Saved entries
Content starts
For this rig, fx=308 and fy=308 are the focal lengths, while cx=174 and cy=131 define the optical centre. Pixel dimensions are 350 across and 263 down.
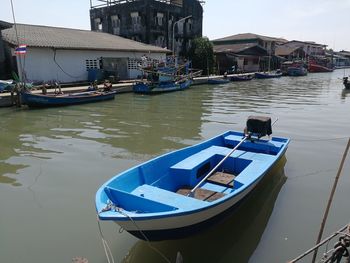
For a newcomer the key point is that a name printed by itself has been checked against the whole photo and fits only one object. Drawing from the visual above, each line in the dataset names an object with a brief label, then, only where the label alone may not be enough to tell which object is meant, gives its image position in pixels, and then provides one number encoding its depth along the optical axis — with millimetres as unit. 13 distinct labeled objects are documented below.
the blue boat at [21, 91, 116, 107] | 16438
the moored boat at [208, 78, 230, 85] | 32219
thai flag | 15891
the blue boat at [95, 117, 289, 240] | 3779
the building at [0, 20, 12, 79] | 21353
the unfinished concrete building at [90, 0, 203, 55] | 35875
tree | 37400
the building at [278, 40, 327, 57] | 65625
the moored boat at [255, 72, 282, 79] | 41472
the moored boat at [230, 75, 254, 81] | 36494
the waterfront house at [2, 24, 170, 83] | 21859
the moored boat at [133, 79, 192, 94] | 23609
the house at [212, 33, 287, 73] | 44438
Content ends
» **WHAT TO DO**:
Please print the lines above exactly, beginning at the first line of the entries and ending at the line holding "the waterfront house", and leave the pictures out.

» **WRITTEN ANSWER**:
For this rig, fx=308 and fy=308 are the focal lengths, while cx=174 and cy=131 define the optical centre. Pixel dimensions are 350 across and 263 down.
For a newcomer the key point is that a name printed by itself has been checked against the whole photo and fits only one object. Drawing from the visual above, each line in the dataset names an object with a brief label, then, only where the label alone may not be enough to tell which object is meant, gives its image position in pixels, and then provides one number encoding its depth along the optical axis — with millimetres as unit. 13 distinct labeled objects are documented below.
the blue boat at [21, 91, 116, 107] | 16438
the moored boat at [208, 78, 230, 85] | 32219
thai flag | 15891
the blue boat at [95, 117, 289, 240] | 3779
the building at [0, 20, 12, 79] | 21353
the unfinished concrete building at [90, 0, 203, 55] | 35875
tree | 37400
the building at [278, 40, 327, 57] | 65625
the moored boat at [255, 72, 282, 79] | 41472
the moored boat at [230, 75, 254, 81] | 36494
the waterfront house at [2, 24, 170, 83] | 21859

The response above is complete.